The HBO Max streaming service has temporarily removed Gone with the Wind from its platform after the screenwriter of 12 Years a Slave called for its removal in a Monday op-ed. While it is not clear if the op-ed was a driving factor in the decision, screenwriter John Ridley wrote in the Los Angeles Times …

The HBO Max streaming service has temporarily removed Gone with the Wind from its platform after the screenwriter of 12 Years a Slave called for its removal in a Monday op-ed.

While it is not clear if the op-ed was a driving factor in the decision, screenwriter John Ridley wrote in the Los Angeles Times the HBO should consider removing Gone with the Wind temporarily because of the massive George Floyd demonstrations occurring across the U.S. The 2013 film 12 Years a Slave was adapted by Ridley from the 1853 memoir of Solomon Northup, a free-born African American who was kidnapped and sold into slavery in Louisiana.

Gone with the Wind, long considered an American classic, has drawn controversy over its portrayal of African Americans in the antebellum South. The film depicts a far rosier view of slavery and its aftermath than is historically accurate.
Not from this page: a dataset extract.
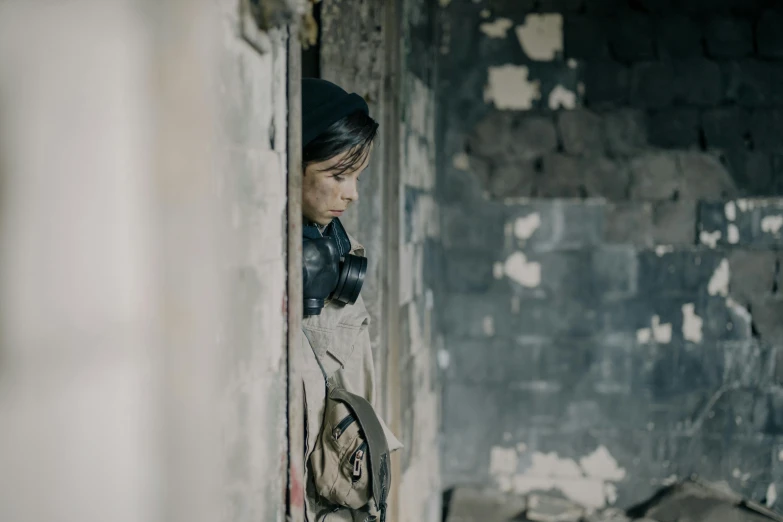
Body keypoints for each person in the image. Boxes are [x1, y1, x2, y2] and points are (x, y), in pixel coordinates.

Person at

In 1939, actress Hattie McDaniel became the first African American to win an Oscar for her role as “Mammy” in the film.

Gone With The Wind is a product of its time and depicts some of the ethnic and racial prejudices that have, unfortunately, been commonplace in American society,” an HBO spokesperson told the Hollywood Reporter. “When we return the film to HBO Max, it will return with a discussion of its historical context and a denouncement of those very depictions, but will be presented as it was originally created, because to do otherwise would be the same as claiming these prejudices never existed.”

In his op-ed, Ridley wrote “I don’t think ‘Gone With the Wind’ should be relegated to a vault in Burbank. I would just ask, after a respectful amount of time has passed, that the film be re-introduced to the HBO Max platform along with other films that give a more broad-based and complete picture of what slavery and the Confederacy truly were.”